Chuck’s family is also running a Go Fund Me to cover memorial costs and a planned memorial show, fans and supporters can donate HERE.
Says Chuck’s long-time friend Chris Kniker:
“I wasn’t prepared for any of this. Most only knew Chuck Mosley as the former singer of Faith No More; to me was a friend with whom I had formed a special bond over the past 17 years. Chuck was funny, witty, charismatic, and charming in a way that was only Chuck. He was truly one of a kind. Chuck inspired Mark, Erie, and I, and I knew we did the same for him. He felt we had created something that allowed him to grow as an artist. He was thrilled and honored to be playing on a record with Dale Crover. I was just happy to know that we made a record that I enjoyed; a group of friends creating something together. I am sure that Chuck would want us all to learn and grow from his struggles. Addiction is a horrible burden to bare for the afflicted and their loved ones.
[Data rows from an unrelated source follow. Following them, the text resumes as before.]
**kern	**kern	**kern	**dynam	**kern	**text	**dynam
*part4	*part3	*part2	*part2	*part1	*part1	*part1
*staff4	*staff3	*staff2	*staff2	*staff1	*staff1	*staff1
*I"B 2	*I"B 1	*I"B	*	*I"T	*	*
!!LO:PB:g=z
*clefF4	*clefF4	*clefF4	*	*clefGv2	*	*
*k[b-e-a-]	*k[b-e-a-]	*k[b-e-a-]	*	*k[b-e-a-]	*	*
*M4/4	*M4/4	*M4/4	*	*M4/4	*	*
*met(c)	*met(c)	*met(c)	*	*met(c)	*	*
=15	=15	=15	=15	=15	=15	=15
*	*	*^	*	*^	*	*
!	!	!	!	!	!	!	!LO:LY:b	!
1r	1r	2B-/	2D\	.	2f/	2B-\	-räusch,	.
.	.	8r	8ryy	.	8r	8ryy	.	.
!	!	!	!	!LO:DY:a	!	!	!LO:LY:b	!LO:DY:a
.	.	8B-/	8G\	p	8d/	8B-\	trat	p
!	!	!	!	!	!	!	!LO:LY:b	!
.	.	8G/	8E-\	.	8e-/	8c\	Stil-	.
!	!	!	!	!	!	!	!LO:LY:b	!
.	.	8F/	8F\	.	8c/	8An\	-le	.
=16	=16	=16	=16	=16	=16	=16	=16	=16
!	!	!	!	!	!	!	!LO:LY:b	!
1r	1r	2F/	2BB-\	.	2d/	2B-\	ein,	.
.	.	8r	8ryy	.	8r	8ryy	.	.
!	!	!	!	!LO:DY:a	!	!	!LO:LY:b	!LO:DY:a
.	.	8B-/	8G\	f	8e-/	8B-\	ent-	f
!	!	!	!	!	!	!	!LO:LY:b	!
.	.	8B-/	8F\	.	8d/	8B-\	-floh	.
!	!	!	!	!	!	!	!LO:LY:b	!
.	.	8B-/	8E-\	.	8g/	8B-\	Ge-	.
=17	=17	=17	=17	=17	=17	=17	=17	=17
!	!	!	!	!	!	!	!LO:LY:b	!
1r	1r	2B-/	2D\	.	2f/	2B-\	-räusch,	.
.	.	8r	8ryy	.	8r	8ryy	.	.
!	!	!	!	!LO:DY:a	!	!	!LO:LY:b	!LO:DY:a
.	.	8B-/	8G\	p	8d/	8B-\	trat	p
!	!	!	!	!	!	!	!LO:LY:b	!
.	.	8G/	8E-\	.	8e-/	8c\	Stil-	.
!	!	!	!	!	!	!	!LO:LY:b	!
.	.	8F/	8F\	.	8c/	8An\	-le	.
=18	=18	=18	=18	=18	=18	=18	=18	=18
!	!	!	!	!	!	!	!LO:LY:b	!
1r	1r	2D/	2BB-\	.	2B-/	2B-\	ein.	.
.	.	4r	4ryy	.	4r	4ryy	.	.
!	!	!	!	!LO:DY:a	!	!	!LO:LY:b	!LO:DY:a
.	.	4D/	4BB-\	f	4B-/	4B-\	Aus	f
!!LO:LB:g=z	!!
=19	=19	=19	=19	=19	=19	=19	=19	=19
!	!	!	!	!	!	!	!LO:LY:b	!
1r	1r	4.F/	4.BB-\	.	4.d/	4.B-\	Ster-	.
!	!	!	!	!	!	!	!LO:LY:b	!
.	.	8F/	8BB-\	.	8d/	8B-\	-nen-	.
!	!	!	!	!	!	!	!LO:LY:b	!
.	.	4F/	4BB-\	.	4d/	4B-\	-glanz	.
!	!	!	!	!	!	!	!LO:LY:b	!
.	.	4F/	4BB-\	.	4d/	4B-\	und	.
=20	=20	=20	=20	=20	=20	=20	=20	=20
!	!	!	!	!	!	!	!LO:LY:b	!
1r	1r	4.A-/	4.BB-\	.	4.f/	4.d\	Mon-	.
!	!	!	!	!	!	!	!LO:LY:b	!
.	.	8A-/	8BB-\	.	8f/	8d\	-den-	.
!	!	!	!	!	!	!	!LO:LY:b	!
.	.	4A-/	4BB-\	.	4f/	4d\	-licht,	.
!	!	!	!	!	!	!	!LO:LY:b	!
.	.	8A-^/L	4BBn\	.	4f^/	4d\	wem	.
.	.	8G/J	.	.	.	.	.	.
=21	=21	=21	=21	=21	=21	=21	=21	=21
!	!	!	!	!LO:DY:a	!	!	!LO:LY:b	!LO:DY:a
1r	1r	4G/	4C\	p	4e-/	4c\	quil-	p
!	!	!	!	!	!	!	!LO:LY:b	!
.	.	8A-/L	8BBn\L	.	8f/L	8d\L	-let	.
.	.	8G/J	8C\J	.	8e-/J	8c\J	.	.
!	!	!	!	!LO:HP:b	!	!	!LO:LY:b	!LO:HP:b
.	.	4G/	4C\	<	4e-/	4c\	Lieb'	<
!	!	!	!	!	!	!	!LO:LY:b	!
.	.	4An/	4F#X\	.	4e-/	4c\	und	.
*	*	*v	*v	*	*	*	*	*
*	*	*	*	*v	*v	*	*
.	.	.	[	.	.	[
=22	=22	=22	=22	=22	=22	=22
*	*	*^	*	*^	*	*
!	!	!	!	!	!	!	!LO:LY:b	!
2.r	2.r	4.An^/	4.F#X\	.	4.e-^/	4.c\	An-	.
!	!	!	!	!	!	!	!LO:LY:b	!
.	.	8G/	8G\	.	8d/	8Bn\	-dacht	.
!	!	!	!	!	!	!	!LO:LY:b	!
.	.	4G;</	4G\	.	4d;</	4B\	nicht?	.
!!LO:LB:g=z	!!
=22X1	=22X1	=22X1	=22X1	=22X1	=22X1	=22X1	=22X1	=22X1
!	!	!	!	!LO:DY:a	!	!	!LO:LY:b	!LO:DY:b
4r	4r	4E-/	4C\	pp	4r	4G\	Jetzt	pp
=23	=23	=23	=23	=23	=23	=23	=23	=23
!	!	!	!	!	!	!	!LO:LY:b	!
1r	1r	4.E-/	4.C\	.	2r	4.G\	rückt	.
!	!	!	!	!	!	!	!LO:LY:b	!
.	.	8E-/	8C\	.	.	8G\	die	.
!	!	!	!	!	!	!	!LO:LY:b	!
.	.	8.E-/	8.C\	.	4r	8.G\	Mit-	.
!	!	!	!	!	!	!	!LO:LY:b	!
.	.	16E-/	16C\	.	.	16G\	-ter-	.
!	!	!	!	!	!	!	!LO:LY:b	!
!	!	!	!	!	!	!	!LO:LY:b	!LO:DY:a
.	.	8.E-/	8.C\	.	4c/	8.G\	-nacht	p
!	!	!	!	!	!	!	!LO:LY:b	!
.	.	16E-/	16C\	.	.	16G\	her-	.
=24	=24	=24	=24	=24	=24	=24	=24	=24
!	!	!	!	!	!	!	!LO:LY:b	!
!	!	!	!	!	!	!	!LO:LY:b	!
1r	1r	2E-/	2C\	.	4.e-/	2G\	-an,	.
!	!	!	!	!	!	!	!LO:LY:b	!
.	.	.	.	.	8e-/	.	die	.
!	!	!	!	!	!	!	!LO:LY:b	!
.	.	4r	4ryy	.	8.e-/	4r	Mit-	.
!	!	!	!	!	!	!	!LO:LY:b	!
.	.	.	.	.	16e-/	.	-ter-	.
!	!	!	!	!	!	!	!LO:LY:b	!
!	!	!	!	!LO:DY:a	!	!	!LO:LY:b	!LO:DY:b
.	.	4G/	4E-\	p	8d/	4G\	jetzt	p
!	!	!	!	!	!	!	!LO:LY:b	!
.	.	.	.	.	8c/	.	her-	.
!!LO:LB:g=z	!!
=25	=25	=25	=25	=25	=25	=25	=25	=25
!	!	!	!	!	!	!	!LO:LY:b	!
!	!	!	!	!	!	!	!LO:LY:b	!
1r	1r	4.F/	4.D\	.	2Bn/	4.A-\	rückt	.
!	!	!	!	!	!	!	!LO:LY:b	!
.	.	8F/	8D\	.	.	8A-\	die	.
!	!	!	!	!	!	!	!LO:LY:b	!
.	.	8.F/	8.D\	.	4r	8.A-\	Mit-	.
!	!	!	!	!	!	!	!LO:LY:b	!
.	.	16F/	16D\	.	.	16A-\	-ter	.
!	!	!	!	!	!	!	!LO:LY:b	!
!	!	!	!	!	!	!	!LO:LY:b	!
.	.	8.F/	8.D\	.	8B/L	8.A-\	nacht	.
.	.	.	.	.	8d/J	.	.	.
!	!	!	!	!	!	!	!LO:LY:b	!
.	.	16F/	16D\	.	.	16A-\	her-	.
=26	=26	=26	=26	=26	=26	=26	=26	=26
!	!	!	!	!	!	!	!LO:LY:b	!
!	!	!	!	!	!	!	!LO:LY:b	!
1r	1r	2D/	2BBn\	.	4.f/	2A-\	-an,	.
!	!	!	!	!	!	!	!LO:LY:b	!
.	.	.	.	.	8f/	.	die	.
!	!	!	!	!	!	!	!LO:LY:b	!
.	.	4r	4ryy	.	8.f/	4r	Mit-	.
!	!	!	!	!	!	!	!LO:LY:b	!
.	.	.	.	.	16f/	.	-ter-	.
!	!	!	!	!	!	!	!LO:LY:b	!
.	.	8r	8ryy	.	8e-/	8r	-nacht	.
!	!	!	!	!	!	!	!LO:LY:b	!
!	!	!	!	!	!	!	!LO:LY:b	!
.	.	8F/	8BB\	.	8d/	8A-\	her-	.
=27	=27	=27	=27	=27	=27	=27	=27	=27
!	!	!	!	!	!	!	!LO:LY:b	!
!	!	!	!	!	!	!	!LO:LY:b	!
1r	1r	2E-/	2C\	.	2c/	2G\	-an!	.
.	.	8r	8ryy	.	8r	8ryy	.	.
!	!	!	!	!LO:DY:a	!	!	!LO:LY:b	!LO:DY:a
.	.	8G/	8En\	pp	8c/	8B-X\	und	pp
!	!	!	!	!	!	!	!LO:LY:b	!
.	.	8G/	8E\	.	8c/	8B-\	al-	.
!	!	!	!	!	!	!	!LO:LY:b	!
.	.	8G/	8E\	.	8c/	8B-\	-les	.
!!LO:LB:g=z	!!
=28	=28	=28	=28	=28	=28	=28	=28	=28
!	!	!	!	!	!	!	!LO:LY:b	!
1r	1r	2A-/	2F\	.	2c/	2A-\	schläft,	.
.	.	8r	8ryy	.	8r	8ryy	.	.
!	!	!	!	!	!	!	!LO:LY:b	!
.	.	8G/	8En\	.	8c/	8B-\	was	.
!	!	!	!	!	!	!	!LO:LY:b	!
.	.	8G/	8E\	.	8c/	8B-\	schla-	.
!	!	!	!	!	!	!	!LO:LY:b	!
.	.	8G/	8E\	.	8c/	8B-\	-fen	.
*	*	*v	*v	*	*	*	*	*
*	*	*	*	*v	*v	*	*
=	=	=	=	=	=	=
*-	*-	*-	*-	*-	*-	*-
If you are or know someone who needs help doesn’t be afraid to ask.”
“When I listened to the music, ideas just came pouring out,” Mosley had previously stated. “I couldn’t say no to doing the record. When we completed the first few tracks, I found myself wishing I had written them. Not just the lyrics…just good heavy riffs and grooves really sucked me in. The melodies and words came super easy with this music. Even though it’s a whole different vibe it brought out a side of me I haven’t experienced since writing with Faith No More.”
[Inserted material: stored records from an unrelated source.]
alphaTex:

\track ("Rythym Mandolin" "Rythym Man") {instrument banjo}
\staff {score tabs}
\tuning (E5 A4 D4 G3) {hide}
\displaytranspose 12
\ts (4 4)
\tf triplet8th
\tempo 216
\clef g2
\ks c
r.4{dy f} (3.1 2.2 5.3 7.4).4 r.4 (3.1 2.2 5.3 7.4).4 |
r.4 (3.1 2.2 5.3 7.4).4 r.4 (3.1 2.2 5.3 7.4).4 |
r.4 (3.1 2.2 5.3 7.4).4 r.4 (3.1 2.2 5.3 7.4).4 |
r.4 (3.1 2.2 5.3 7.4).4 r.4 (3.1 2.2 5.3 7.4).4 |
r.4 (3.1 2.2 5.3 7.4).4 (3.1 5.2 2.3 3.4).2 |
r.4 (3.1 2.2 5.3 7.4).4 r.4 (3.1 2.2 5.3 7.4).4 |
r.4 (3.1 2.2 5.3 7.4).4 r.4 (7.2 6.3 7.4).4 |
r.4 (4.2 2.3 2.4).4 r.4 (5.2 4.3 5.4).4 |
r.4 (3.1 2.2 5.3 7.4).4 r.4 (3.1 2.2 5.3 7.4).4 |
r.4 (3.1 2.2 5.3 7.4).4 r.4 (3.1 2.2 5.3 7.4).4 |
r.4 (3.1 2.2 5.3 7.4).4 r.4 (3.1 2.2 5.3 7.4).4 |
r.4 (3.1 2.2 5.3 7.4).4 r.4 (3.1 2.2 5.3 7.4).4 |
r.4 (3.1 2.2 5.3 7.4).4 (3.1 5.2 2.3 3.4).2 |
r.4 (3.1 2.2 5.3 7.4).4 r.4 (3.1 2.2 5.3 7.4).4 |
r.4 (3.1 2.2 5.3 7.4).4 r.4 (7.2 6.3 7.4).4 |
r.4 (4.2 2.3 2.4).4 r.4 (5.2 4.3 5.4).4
It’s hard not to view Primitive Race’s sophomore outing, Soul Pretender, as the next chapter in Chuck Mosley’s epic comeback story. On the record, out Friday on Metropolis, Mosley is positively radiant, sounding better, sharper and more engaged than he has since the heyday of Faith No More’s Introduce Yourself. After years of being relegated to the struggles of “solo” outings and hard-to-find Cement discs, Mosley here is raspy – he wears his age incredibly well – and utterly menacing as he lurks behind lurching guitars and the occasional twinkle of a keyboard, the landscape darker than his previous work. And, damn, does it work!
– Pop Dose
If Primitive Race’s stylistic trajectory is to be considered, as exhibited in the group’s two albums; add to that, the invigorating (but at the same time, inadvertent) inclusion of Mosley’s memories into this latest offering – then there should be something more that can be expected from the collective’s future projects. For the meantime, let your senses get drowned in pleasant torture in the sonic machinery of this scorching undertaking.
Time will tell what the next incarnation of Primitive Race will hold, but if the first two albums are any indication, then it should be just as great while continuing to establish the supergroup’s place in the world of punk and industrial rock.